» **ACTIVITY**:
Each entry is to be given again exactly; drop the images.
[Start of Attachment]
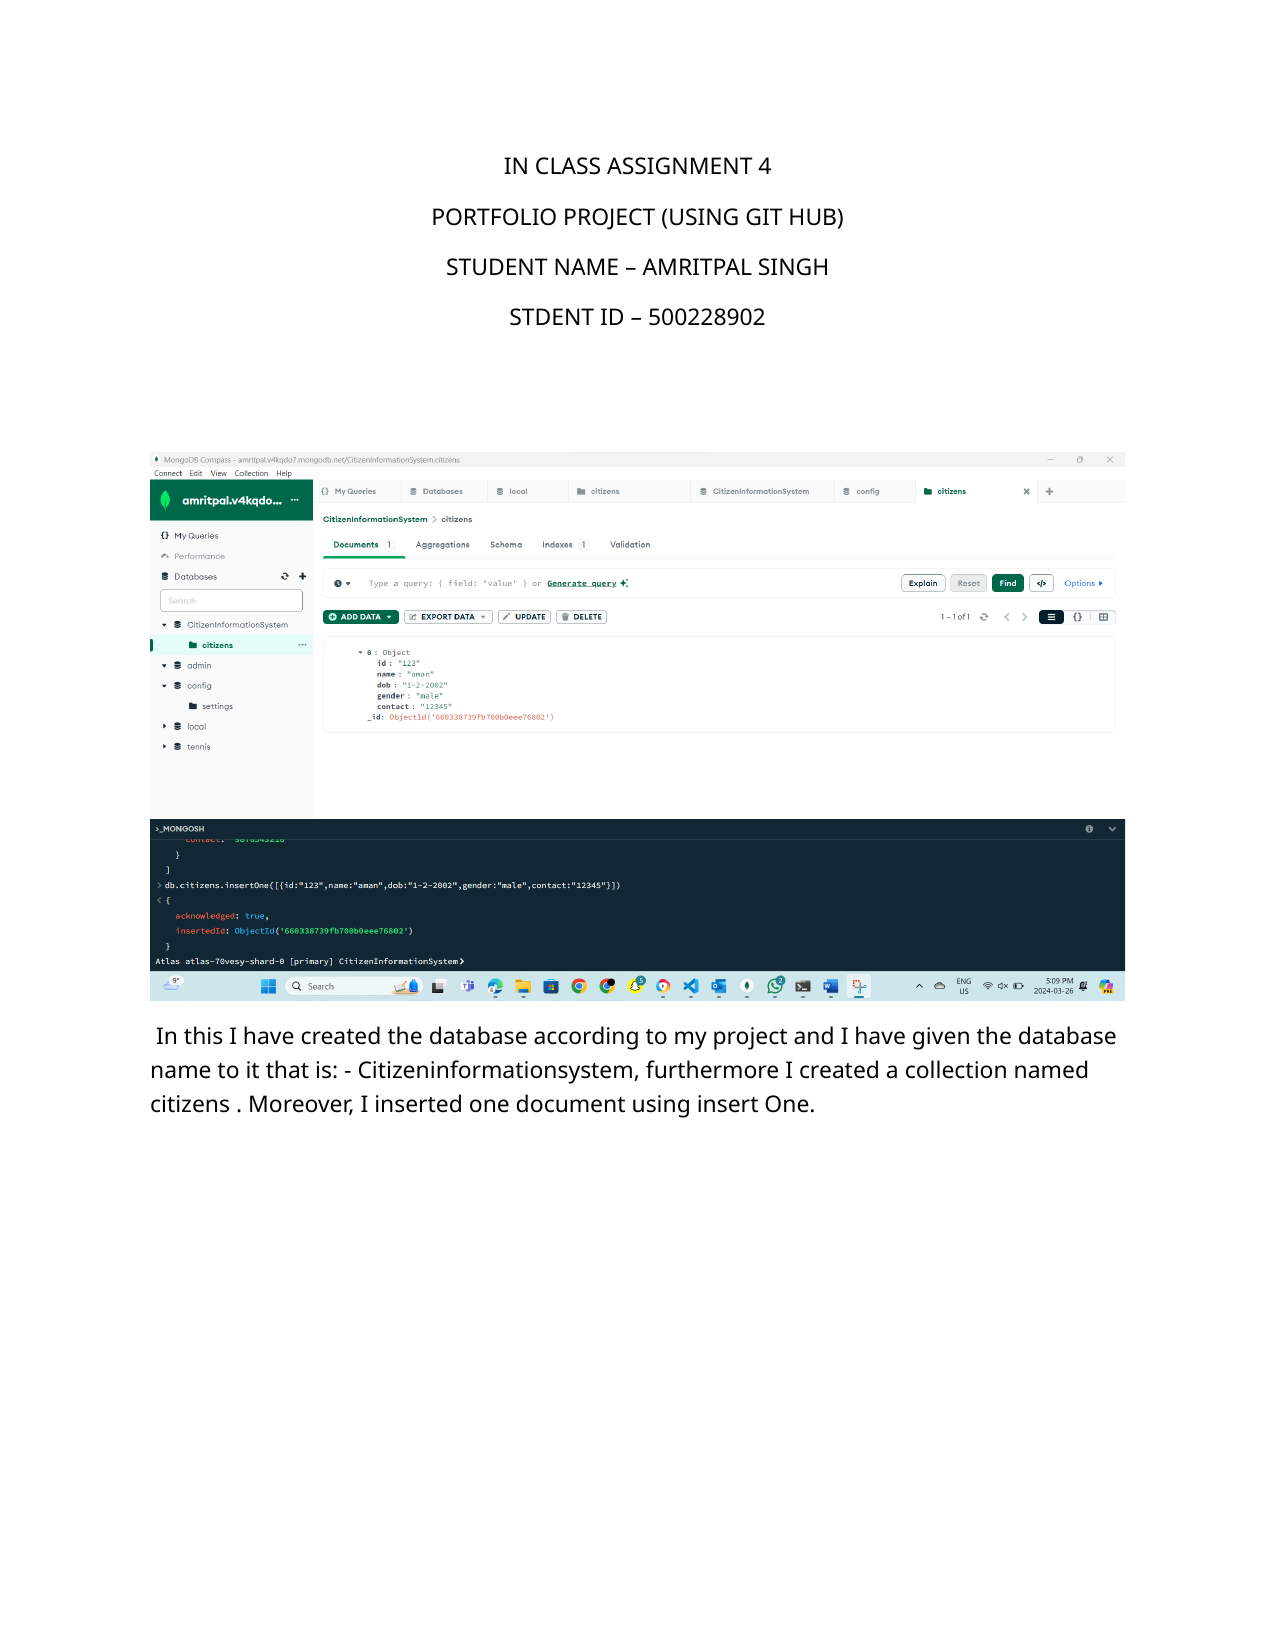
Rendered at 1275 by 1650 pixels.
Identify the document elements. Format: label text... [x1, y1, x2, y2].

text In this I have created the database according to my project and I have given the database name to it that is: - Citizeninformationsystem, furthermore I created a collection named citizens . Moreover, I inserted one document using insert One. [150, 1020, 1125, 1119]
text STDENT ID – 500228902 [150, 301, 1125, 332]
picture [150, 452, 1125, 1001]
text PORTFOLIO PROJECT (USING GIT HUB) [150, 200, 1125, 232]
text IN CLASS ASSIGNMENT 4 [150, 150, 1125, 181]
text STUDENT NAME – AMRITPAL SINGH [150, 251, 1125, 282]
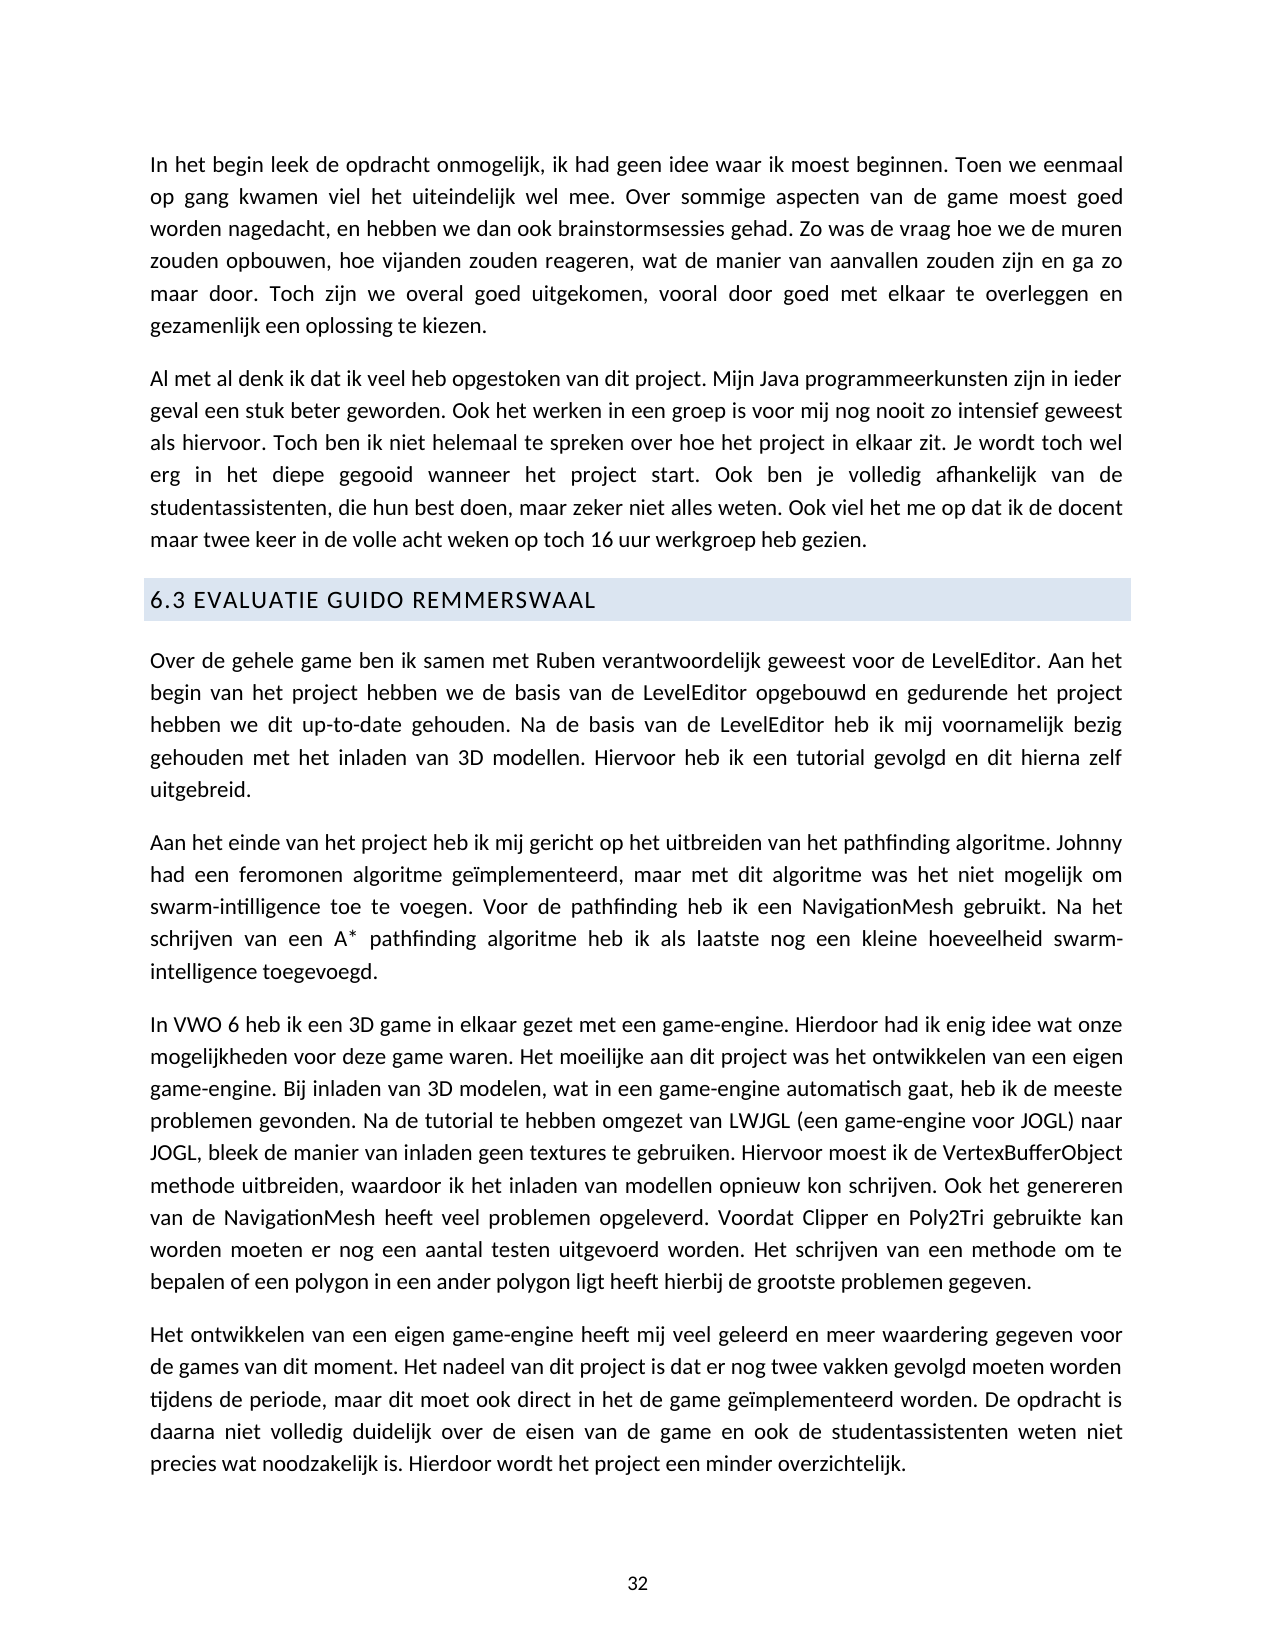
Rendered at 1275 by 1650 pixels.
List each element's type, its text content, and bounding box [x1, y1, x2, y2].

text Al met al denk ik dat ik veel heb opgestoken van dit project. Mijn Java programmeerkunsten zijn in ieder geval een stuk beter geworden. Ook het werken in een groep is voor mij nog nooit zo intensief geweest als hiervoor. Toch ben ik niet helemaal te spreken over hoe het project in elkaar zit. Je wordt toch wel erg in het diepe gegooid wanneer het project start. Ook ben je volledig afhankelijk van de studentassistenten, die hun best doen, maar zeker niet alles weten. Ook viel het me op dat ik de docent maar twee keer in de volle acht weken op toch 16 uur werkgroep heb gezien. [150, 364, 1125, 553]
text Aan het einde van het project heb ik mij gericht op het uitbreiden van het pathfinding algoritme. Johnny had een feromonen algoritme geïmplementeerd, maar met dit algoritme was het niet mogelijk om swarm-intilligence toe te voegen. Voor de pathfinding heb ik een NavigationMesh gebruikt. Na het schrijven van een A* pathfinding algoritme heb ik als laatste nog een kleine hoeveelheid swarm-intelligence toegevoegd. [150, 828, 1125, 985]
text Het ontwikkelen van een eigen game-engine heeft mij veel geleerd en meer waardering gegeven voor de games van dit moment. Het nadeel van dit project is dat er nog twee vakken gevolgd moeten worden tijdens de periode, maar dit moet ook direct in het de game geïmplementeerd worden. De opdracht is daarna niet volledig duidelijk over de eisen van de game en ook de studentassistenten weten niet precies wat noodzakelijk is. Hierdoor wordt het project een minder overzichtelijk. [150, 1320, 1125, 1477]
text In VWO 6 heb ik een 3D game in elkaar gezet met een game-engine. Hierdoor had ik enig idee wat onze mogelijkheden voor deze game waren. Het moeilijke aan dit project was het ontwikkelen van een eigen game-engine. Bij inladen van 3D modelen, wat in een game-engine automatisch gaat, heb ik de meeste problemen gevonden. Na de tutorial te hebben omgezet van LWJGL (een game-engine voor JOGL) naar JOGL, bleek de manier van inladen geen textures te gebruiken. Hiervoor moest ik de VertexBufferObject methode uitbreiden, waardoor ik het inladen van modellen opnieuw kon schrijven. Ook het genereren van de NavigationMesh heeft veel problemen opgeleverd. Voordat Clipper en Poly2Tri gebruikte kan worden moeten er nog een aantal testen uitgevoerd worden. Het schrijven van een methode om te bepalen of een polygon in een ander polygon ligt heeft hierbij de grootste problemen gegeven. [150, 1010, 1125, 1295]
text Over de gehele game ben ik samen met Ruben verantwoordelijk geweest voor de LevelEditor. Aan het begin van het project hebben we de basis van de LevelEditor opgebouwd en gedurende het project hebben we dit up-to-date gehouden. Na de basis van de LevelEditor heb ik mij voornamelijk bezig gehouden met het inladen van 3D modellen. Hiervoor heb ik een tutorial gevolgd en dit hierna zelf uitgebreid. [150, 646, 1125, 803]
text In het begin leek de opdracht onmogelijk, ik had geen idee waar ik moest beginnen. Toen we eenmaal op gang kwamen viel het uiteindelijk wel mee. Over sommige aspecten van de game moest goed worden nagedacht, en hebben we dan ook brainstormsessies gehad. Zo was de vraag hoe we de muren zouden opbouwen, hoe vijanden zouden reageren, wat de manier van aanvallen zouden zijn en ga zo maar door. Toch zijn we overal goed uitgekomen, vooral door goed met elkaar te overleggen en gezamenlijk een oplossing te kiezen. [150, 150, 1125, 339]
subtitle 6.3 Evaluatie Guido Remmerswaal [150, 584, 1125, 615]
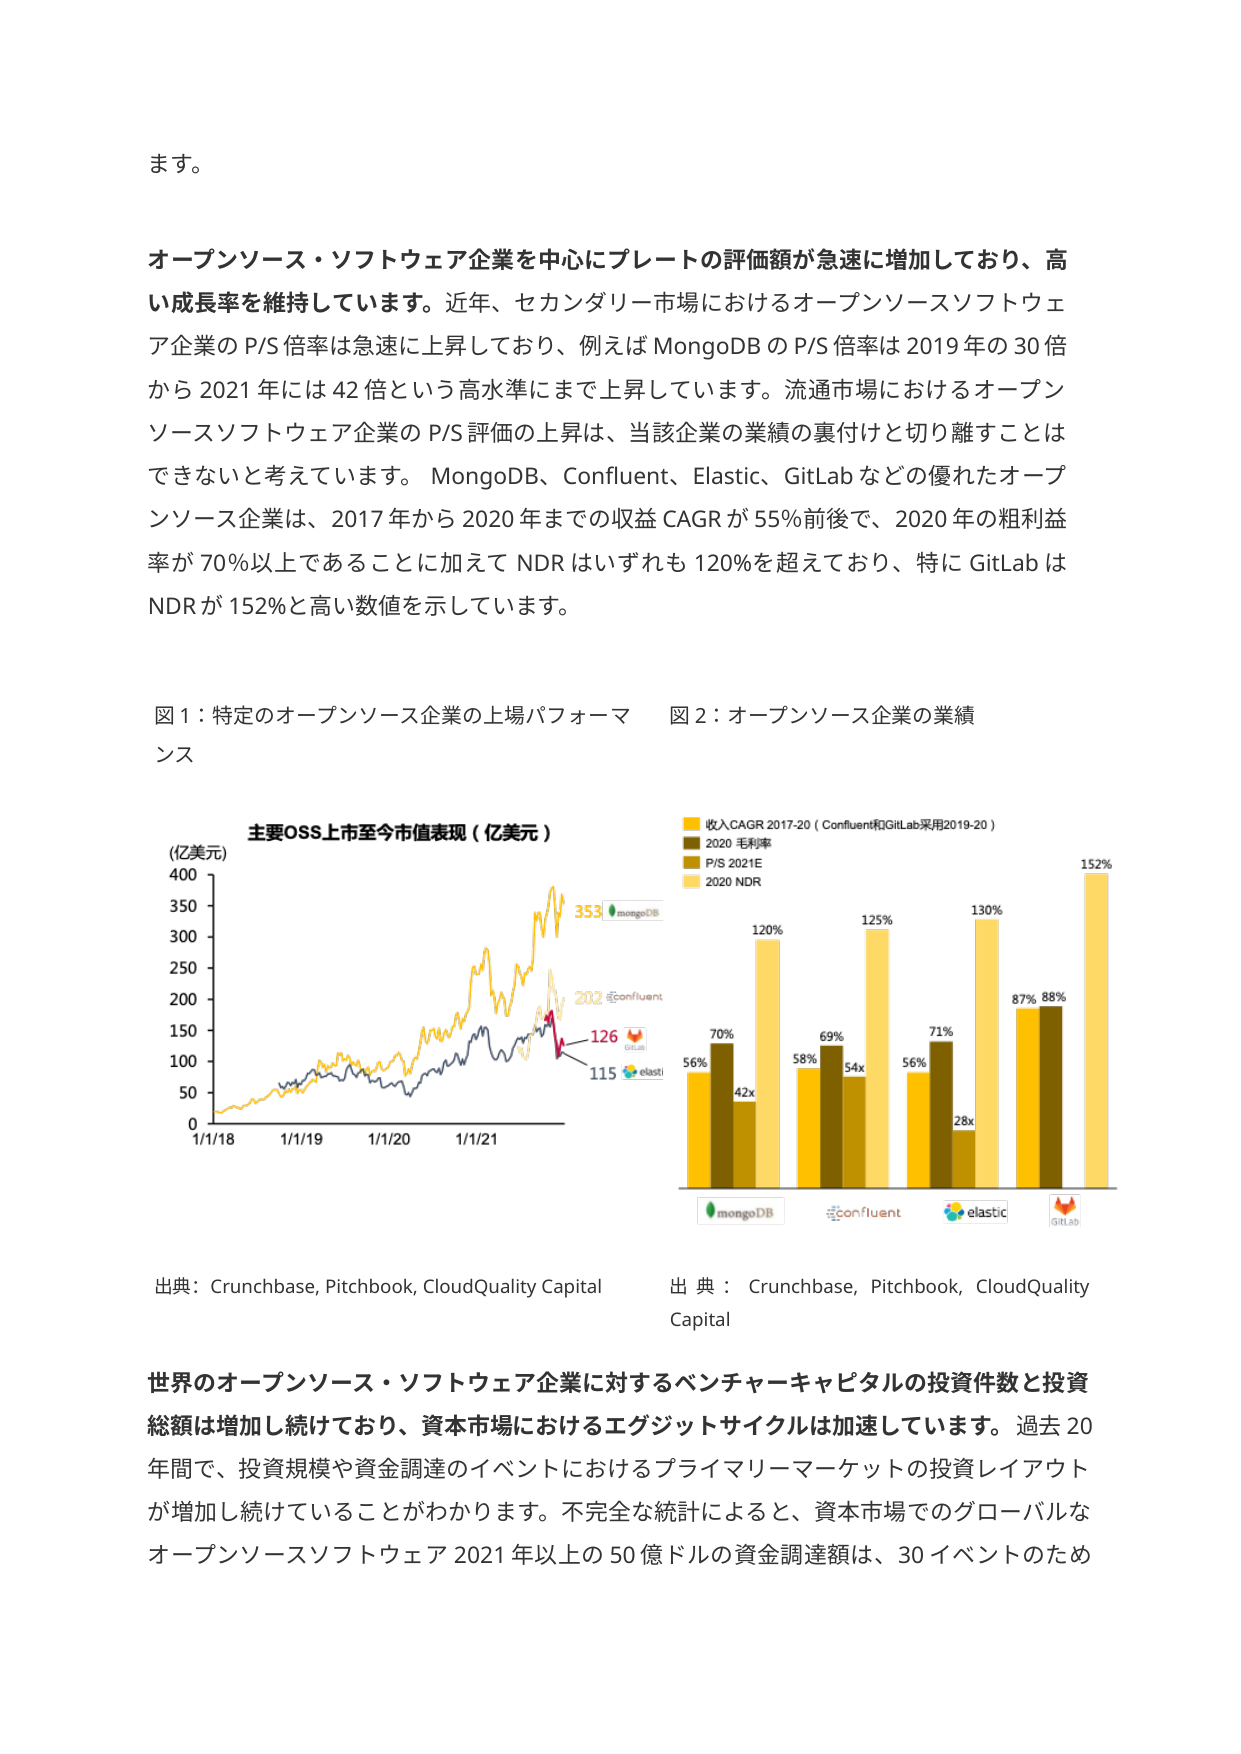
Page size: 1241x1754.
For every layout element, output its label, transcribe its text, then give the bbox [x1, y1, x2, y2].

picture [669, 813, 1122, 1227]
table_header 図1：特定のオープンソース企業の上場パフォーマンス [148, 680, 663, 795]
table_cell 出典：Crunchbase, Pitchbook, CloudQuality Capital [663, 1253, 1121, 1358]
table_header 図2：オープンソース企業の業績 [663, 680, 1121, 795]
table_cell 出典：Crunchbase, Pitchbook, CloudQuality Capital [148, 1253, 663, 1358]
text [148, 1365, 1093, 1571]
picture [153, 813, 664, 1157]
table_cell [148, 795, 663, 1253]
table_cell [663, 795, 1121, 1253]
text オープンソース・ソフトウェア企業を中心にプレートの評価額が急速に増加しており、高い成長率を維持しています。近年、セカンダリー市場におけるオープンソースソフトウェア企業のP/S倍率は急速に上昇しており、例えばMongoDBのP/S倍率は2019年の30倍から2021年には42倍という高水準にまで上昇しています。流通市場におけるオープンソースソフトウェア企業のP/S評価の上昇は、当該企業の業績の裏付けと切り離すことはできないと考えています。 MongoDB、Confluent、Elastic、GitLabなどの優れたオープンソース企業は、2017年から2020年までの収益CAGRが55％前後で、2020年の粗利益率が70％以上であることに加えてNDRはいずれも120%を超えており、特にGitLabはNDRが152%と高い数値を示しています。 [148, 242, 1068, 621]
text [148, 146, 1068, 179]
[End of Attachment]
» **REPLY TO THE TASK**:
Rendered at 1275 by 1650 pixels.
Identify the document elements. Format: label text... [x1, y1, x2, y2].

text In this I have created the database according to my project and I have given the database name to it that is: - Citizeninformationsystem, furthermore I created a collection named citizens . Moreover, I inserted one document using insert One. [150, 1020, 1125, 1119]
text STDENT ID – 500228902 [150, 301, 1125, 332]
picture [150, 452, 1125, 1001]
text PORTFOLIO PROJECT (USING GIT HUB) [150, 200, 1125, 232]
text IN CLASS ASSIGNMENT 4 [150, 150, 1125, 181]
text STUDENT NAME – AMRITPAL SINGH [150, 251, 1125, 282]
Rendered at 1275 by 1650 pixels.
List each element's type, its text content, and bounding box [x1, y1, x2, y2].

text Al met al denk ik dat ik veel heb opgestoken van dit project. Mijn Java programmeerkunsten zijn in ieder geval een stuk beter geworden. Ook het werken in een groep is voor mij nog nooit zo intensief geweest als hiervoor. Toch ben ik niet helemaal te spreken over hoe het project in elkaar zit. Je wordt toch wel erg in het diepe gegooid wanneer het project start. Ook ben je volledig afhankelijk van de studentassistenten, die hun best doen, maar zeker niet alles weten. Ook viel het me op dat ik de docent maar twee keer in de volle acht weken op toch 16 uur werkgroep heb gezien. [150, 364, 1125, 553]
text Aan het einde van het project heb ik mij gericht op het uitbreiden van het pathfinding algoritme. Johnny had een feromonen algoritme geïmplementeerd, maar met dit algoritme was het niet mogelijk om swarm-intilligence toe te voegen. Voor de pathfinding heb ik een NavigationMesh gebruikt. Na het schrijven van een A* pathfinding algoritme heb ik als laatste nog een kleine hoeveelheid swarm-intelligence toegevoegd. [150, 828, 1125, 985]
text Het ontwikkelen van een eigen game-engine heeft mij veel geleerd en meer waardering gegeven voor de games van dit moment. Het nadeel van dit project is dat er nog twee vakken gevolgd moeten worden tijdens de periode, maar dit moet ook direct in het de game geïmplementeerd worden. De opdracht is daarna niet volledig duidelijk over de eisen van de game en ook de studentassistenten weten niet precies wat noodzakelijk is. Hierdoor wordt het project een minder overzichtelijk. [150, 1320, 1125, 1477]
text In VWO 6 heb ik een 3D game in elkaar gezet met een game-engine. Hierdoor had ik enig idee wat onze mogelijkheden voor deze game waren. Het moeilijke aan dit project was het ontwikkelen van een eigen game-engine. Bij inladen van 3D modelen, wat in een game-engine automatisch gaat, heb ik de meeste problemen gevonden. Na de tutorial te hebben omgezet van LWJGL (een game-engine voor JOGL) naar JOGL, bleek de manier van inladen geen textures te gebruiken. Hiervoor moest ik de VertexBufferObject methode uitbreiden, waardoor ik het inladen van modellen opnieuw kon schrijven. Ook het genereren van de NavigationMesh heeft veel problemen opgeleverd. Voordat Clipper en Poly2Tri gebruikte kan worden moeten er nog een aantal testen uitgevoerd worden. Het schrijven van een methode om te bepalen of een polygon in een ander polygon ligt heeft hierbij de grootste problemen gegeven. [150, 1010, 1125, 1295]
text Over de gehele game ben ik samen met Ruben verantwoordelijk geweest voor de LevelEditor. Aan het begin van het project hebben we de basis van de LevelEditor opgebouwd en gedurende het project hebben we dit up-to-date gehouden. Na de basis van de LevelEditor heb ik mij voornamelijk bezig gehouden met het inladen van 3D modellen. Hiervoor heb ik een tutorial gevolgd en dit hierna zelf uitgebreid. [150, 646, 1125, 803]
text In het begin leek de opdracht onmogelijk, ik had geen idee waar ik moest beginnen. Toen we eenmaal op gang kwamen viel het uiteindelijk wel mee. Over sommige aspecten van de game moest goed worden nagedacht, en hebben we dan ook brainstormsessies gehad. Zo was de vraag hoe we de muren zouden opbouwen, hoe vijanden zouden reageren, wat de manier van aanvallen zouden zijn en ga zo maar door. Toch zijn we overal goed uitgekomen, vooral door goed met elkaar te overleggen en gezamenlijk een oplossing te kiezen. [150, 150, 1125, 339]
subtitle 6.3 Evaluatie Guido Remmerswaal [150, 584, 1125, 615]
Page size: 1241x1754.
For every layout element, output its label, transcribe its text, then give the bbox [x1, y1, x2, y2].

picture [669, 813, 1122, 1227]
table_header 図1：特定のオープンソース企業の上場パフォーマンス [148, 680, 663, 795]
table_cell 出典：Crunchbase, Pitchbook, CloudQuality Capital [663, 1253, 1121, 1358]
table_header 図2：オープンソース企業の業績 [663, 680, 1121, 795]
table_cell 出典：Crunchbase, Pitchbook, CloudQuality Capital [148, 1253, 663, 1358]
text [148, 1365, 1093, 1571]
picture [153, 813, 664, 1157]
table_cell [148, 795, 663, 1253]
table_cell [663, 795, 1121, 1253]
text オープンソース・ソフトウェア企業を中心にプレートの評価額が急速に増加しており、高い成長率を維持しています。近年、セカンダリー市場におけるオープンソースソフトウェア企業のP/S倍率は急速に上昇しており、例えばMongoDBのP/S倍率は2019年の30倍から2021年には42倍という高水準にまで上昇しています。流通市場におけるオープンソースソフトウェア企業のP/S評価の上昇は、当該企業の業績の裏付けと切り離すことはできないと考えています。 MongoDB、Confluent、Elastic、GitLabなどの優れたオープンソース企業は、2017年から2020年までの収益CAGRが55％前後で、2020年の粗利益率が70％以上であることに加えてNDRはいずれも120%を超えており、特にGitLabはNDRが152%と高い数値を示しています。 [148, 242, 1068, 621]
text [148, 146, 1068, 179]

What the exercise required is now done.